[Stored data entries]
.....
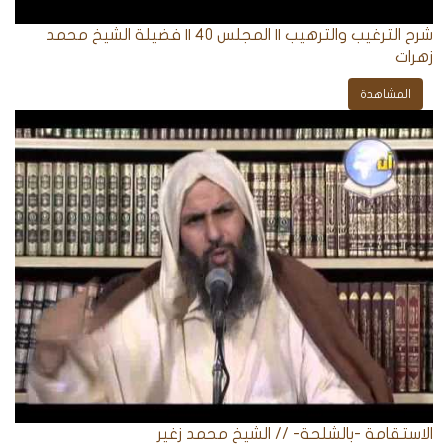
شرح الترغيب والترهيب || المجلس 40 || فضيلة الشيخ محمد
زهرات
المشاهدة
الاستقامة -بالشلحة- // الشيخ محمد زغير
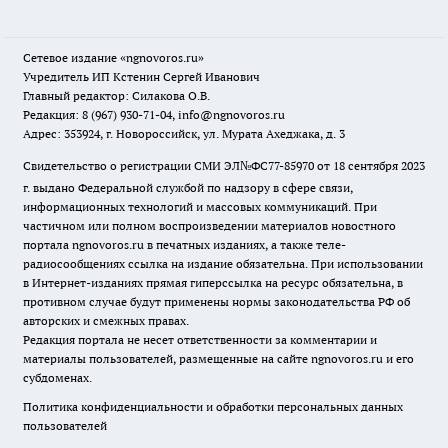
Сетевое издание
«ngnovoros.ru»
Учредитель ИП Кстенин Сергей Иванович
Главный редактор: Силакова О.В.
Редакция: 8 (967) 930-71-04, info@ngnovoros.ru
Адрес: 353924, г. Новороссийск, ул. Мурата Ахеджака, д. 3
Свидетельство о регистрации СМИ ЭЛ№ФС77-85970
от 18 сентября 2023
г. выдано Федеральной службой по надзору в сфере связи,
информационных технологий и массовых коммуникаций. При
частичном или полном воспроизведении материалов новостного
портала ngnovoros.ru в печатных изданиях, а также теле-
радиосообщениях ссылка на издание обязательна. При использовании
в Интернет-изданиях прямая гиперссылка на ресурс обязательна, в
противном случае будут применены нормы законодательства РФ об
авторских и смежных правах.
Редакция портала не несет ответственности за комментарии и
материалы пользователей, размещенные на сайте ngnovoros.ru и его
субдоменах.
Политика конфиденциальности и обработки персональных данных
пользователей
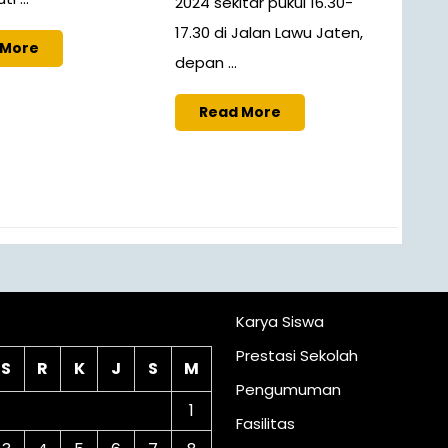
2024 sekitar pukul 16.30-
17.30 di Jalan Lawu Jaten,
 More
depan ...
Read More
lender
Karya Siswa
Prestasi Sekolah
S
R
K
J
S
M
Pengumuman
1
Fasilitas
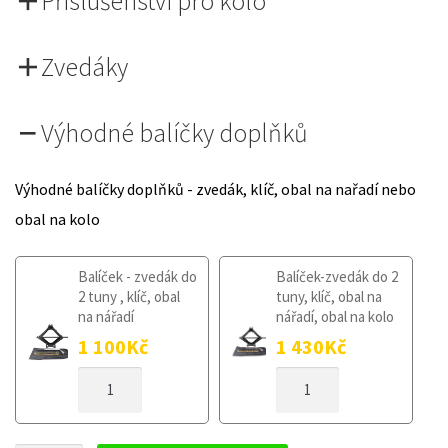
Příslušenství pro kolo
Zvedáky
Výhodné balíčky doplňků
Výhodné balíčky doplňků - zvedák, klíč, obal na nařadí nebo
obal na kolo
Balíček - zvedák do
Balíček-zvedák do 2
2 tuny , klíč, obal
tuny, klíč, obal na
na nářadí
nářadí, obal na kolo
1 100
Kč
1 430
Kč
DOJEZDOVÉ
DOJEZDOVÉ
KOLO
KOLO
BMW
BMW
3
3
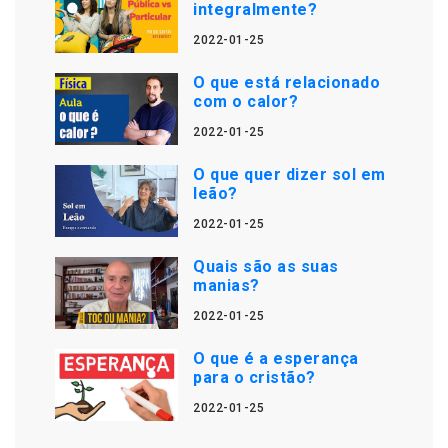
integralmente?
2022-01-25
O que está relacionado
com o calor?
2022-01-25
O que quer dizer sol em
leão?
2022-01-25
Quais são as suas
manias?
2022-01-25
O que é a esperança
para o cristão?
2022-01-25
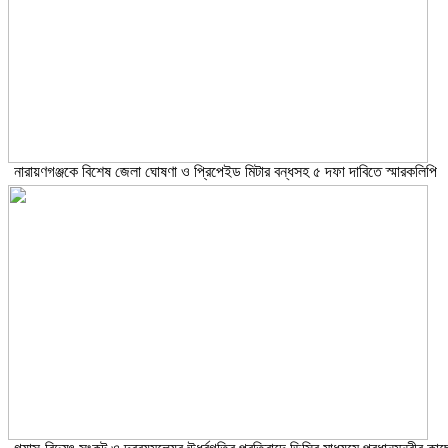
নারায়ণগঞ্জকে বিশেষ জেলা ঘোষণা ও প্রিপেইড মিটার বন্ধসহ ৫ দফা দাবিতে স্মারকলিপি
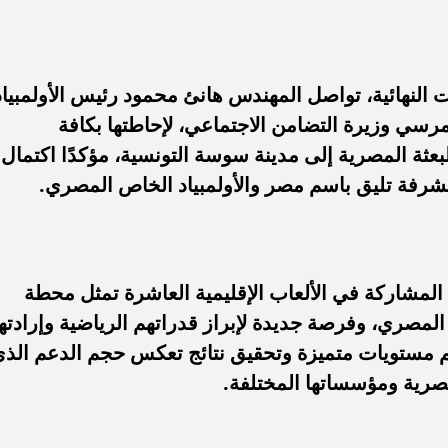
 النهائية، تواصل المهندس هانئ محمود رئيس الأولمبياد
رسي وزيرة التضامن الاجتماعي، لإحاطتها بكافة
عثة المصرية إلى مدينة سوسة التونسية، مؤكدًا اكتمال
مشرفة تليق باسم مصر والأولمبياد الخاص المصري.
المشاركة في الألعاب الإقليمية العاشرة تمثل محطة
المصري، وفرصة جديدة لإبراز قدراتهم الرياضية وإرادته
ديم مستويات متميزة وتحقيق نتائج تعكس حجم الدعم الذ
مصرية ومؤسساتها المختلفة.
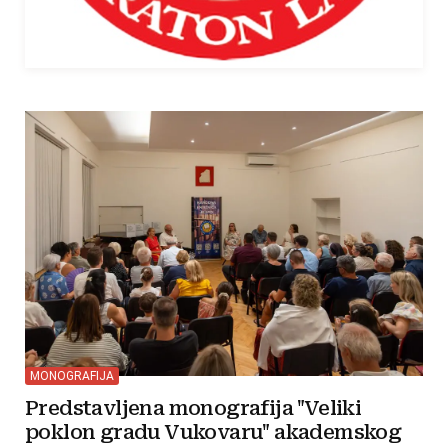
MONOGRAFIJA
Predstavljena monografija "Veliki
poklon gradu Vukovaru" akademskog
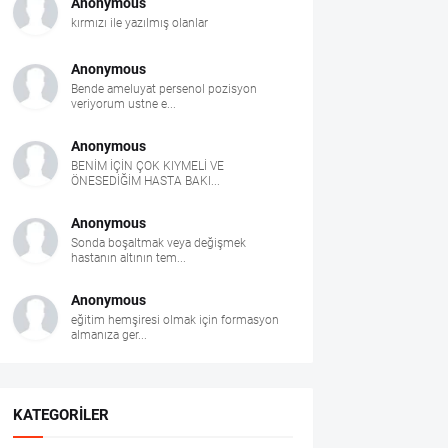
Anonymous
kırmızı ile yazılmış olanlar
Anonymous
Bende ameluyat persenol pozisyon
veriyorum ustne e...
Anonymous
BENİM İÇİN ÇOK KIYMELİ VE
ÖNESEDİĞİM HASTA BAKI...
Anonymous
Sonda boşaltmak veya değişmek
hastanın altının tem...
Anonymous
eğitim hemşiresi olmak için formasyon
almanıza ger...
KATEGORILER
.....
◆ WORK TO COMPLETE:
Reproduce the text of every entry above word for word, leaving out the pictures.

◆ OUTPUT FOR THIS TASK:
شرح الترغيب والترهيب || المجلس 40 || فضيلة الشيخ محمد
زهرات
المشاهدة
الاستقامة -بالشلحة- // الشيخ محمد زغير
Сетевое издание
«ngnovoros.ru»
Учредитель ИП Кстенин Сергей Иванович
Главный редактор: Силакова О.В.
Редакция: 8 (967) 930-71-04, info@ngnovoros.ru
Адрес: 353924, г. Новороссийск, ул. Мурата Ахеджака, д. 3
Свидетельство о регистрации СМИ ЭЛ№ФС77-85970
от 18 сентября 2023
г. выдано Федеральной службой по надзору в сфере связи,
информационных технологий и массовых коммуникаций. При
частичном или полном воспроизведении материалов новостного
портала ngnovoros.ru в печатных изданиях, а также теле-
радиосообщениях ссылка на издание обязательна. При использовании
в Интернет-изданиях прямая гиперссылка на ресурс обязательна, в
противном случае будут применены нормы законодательства РФ об
авторских и смежных правах.
Редакция портала не несет ответственности за комментарии и
материалы пользователей, размещенные на сайте ngnovoros.ru и его
субдоменах.
Политика конфиденциальности и обработки персональных данных
пользователей
2024 sekitar pukul 16.30-
17.30 di Jalan Lawu Jaten,
 More
depan ...
Read More
lender
Karya Siswa
Prestasi Sekolah
S
R
K
J
S
M
Pengumuman
1
Fasilitas
Příslušenství pro kolo
Zvedáky
Výhodné balíčky doplňků
Výhodné balíčky doplňků - zvedák, klíč, obal na nařadí nebo
obal na kolo
Balíček - zvedák do
Balíček-zvedák do 2
2 tuny , klíč, obal
tuny, klíč, obal na
na nářadí
nářadí, obal na kolo
1 100
Kč
1 430
Kč
DOJEZDOVÉ
DOJEZDOVÉ
KOLO
KOLO
BMW
BMW
3
3
integralmente?
2022-01-25
O que está relacionado
com o calor?
2022-01-25
O que quer dizer sol em
leão?
2022-01-25
Quais são as suas
manias?
2022-01-25
O que é a esperança
para o cristão?
2022-01-25
নারায়ণগঞ্জকে বিশেষ জেলা ঘোষণা ও প্রিপেইড মিটার বন্ধসহ ৫ দফা দাবিতে স্মারকলিপি
 النهائية، تواصل المهندس هانئ محمود رئيس الأولمبياد
رسي وزيرة التضامن الاجتماعي، لإحاطتها بكافة
عثة المصرية إلى مدينة سوسة التونسية، مؤكدًا اكتمال
مشرفة تليق باسم مصر والأولمبياد الخاص المصري.
المشاركة في الألعاب الإقليمية العاشرة تمثل محطة
المصري، وفرصة جديدة لإبراز قدراتهم الرياضية وإرادته
ديم مستويات متميزة وتحقيق نتائج تعكس حجم الدعم الذ
مصرية ومؤسساتها المختلفة.
MONOGRAFIJA
Predstavljena monografija "Veliki
poklon gradu Vukovaru" akademskog
Anonymous
kırmızı ile yazılmış olanlar
Anonymous
Bende ameluyat persenol pozisyon
veriyorum ustne e...
Anonymous
BENİM İÇİN ÇOK KIYMELİ VE
ÖNESEDİĞİM HASTA BAKI...
Anonymous
Sonda boşaltmak veya değişmek
hastanın altının tem...
Anonymous
eğitim hemşiresi olmak için formasyon
almanıza ger...
KATEGORILER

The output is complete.